Our core technology is also extremely small. The dimensions of the device on chip is 1 mm x 0.25 mm, without the need for an external actuator or side channels. Therefore, our core technology is attractive for multiplexing on chip or integration with lab-on-chip workflows.

Finally, our basic cell sorting chips are highly manufacturable because they are made with standard MEMS processes and materials and incorporate only a single layer of microfluidics.

Our core device is both small and simple, incorporating only an input, two outputs, no side channels, and a 250-µm-wide device in the centre. The actuator and electrical connections are made by standard MEMS thin film processing techniques on a glass substrate, and a single microfluidics layer is bonded to the glass.

Our demonstrator rig

Our laboratory demonstrator rig incorporates a single laser (488 nm), lenses, filters, detectors and fast electronics to measure fluorescence, forward scattering and backscattering to decide which cells to sort in real time.

Our custom-built optical analyser and control system, for testing the inertial vortex sorter chips. The system incorporates laser stimulation, fluorescence, forward scatter and back scatter, strobe imaging, FPGA real time control, PC monitoring. The sorter chips are fed by a single syringe pump.

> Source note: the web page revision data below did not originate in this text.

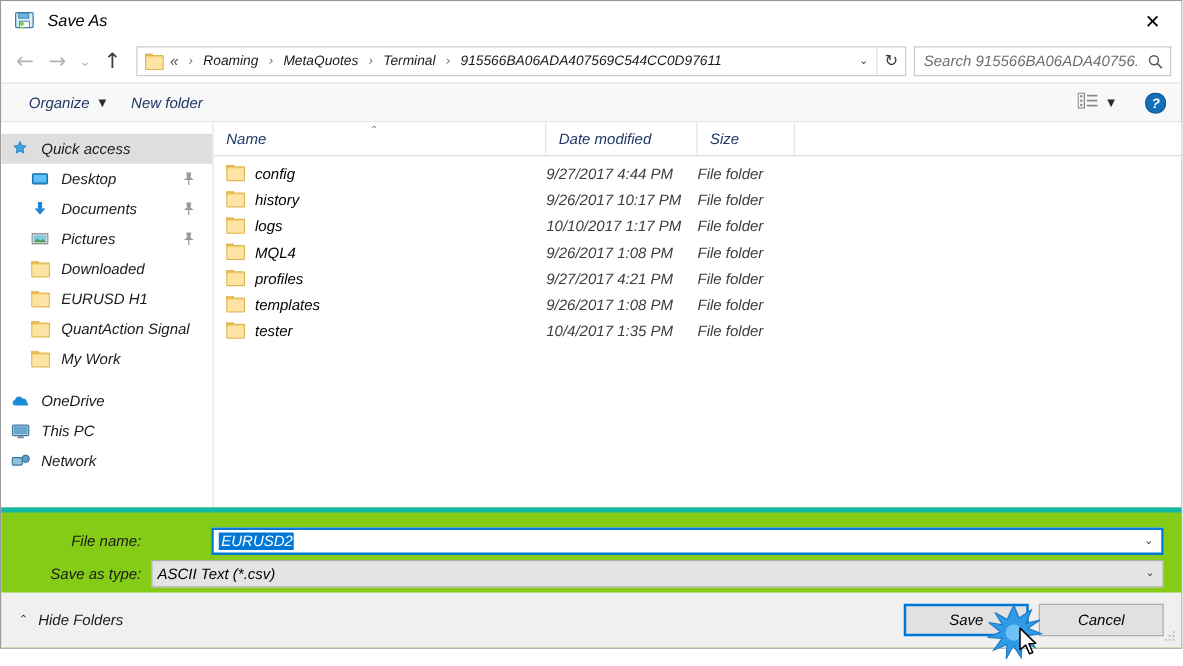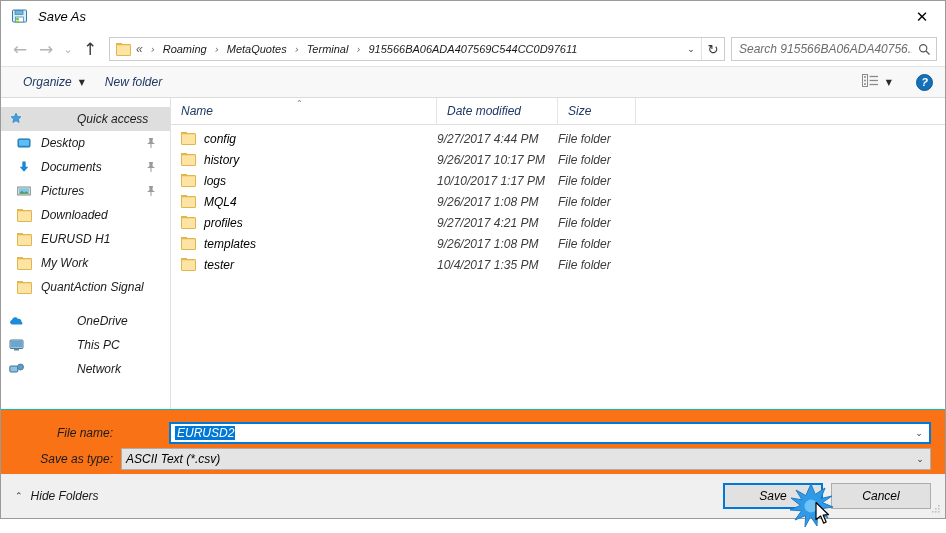--- a/index.html
+++ b/index.html
@@ -99,7 +99,7 @@
     font-size:12px;color:#1a1a1a;position:relative;
   }
   .sb-item.selected{background:#dedede;}
-  .sb-item.root{padding-left:8px;gap:44px;}
+  .sb-item.root{padding-left:8px;}
   .sb-ico{width:20px;flex:none;display:flex;align-items:center;justify-content:flex-start;}
   .sb-label{padding-left:4px;white-space:nowrap;}
   .sb-pin{position:absolute;right:14px;top:6px;}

Next step: multiplex sorting

We have started work on the next generation of our technology: a 16X multiplex cell sorter. The 16X system is expected to sort living cells much faster than any device has ever achieved before. The instrument is based on the same principles, but consists of 16 Inertial Vortex Sorters on a 4 x 4 grid of pitch 1 mm.

We are aiming for:

  • Sort envelope rate: 2.5 billion / hour
  • Practical cell processing rate: 0.7 billion / hour
The next generation of the technology: we are working on a 16X multiplex sorter, i.e. 16 inertial vortex sorters on a 4 x 4 grid of 1 mm pitch.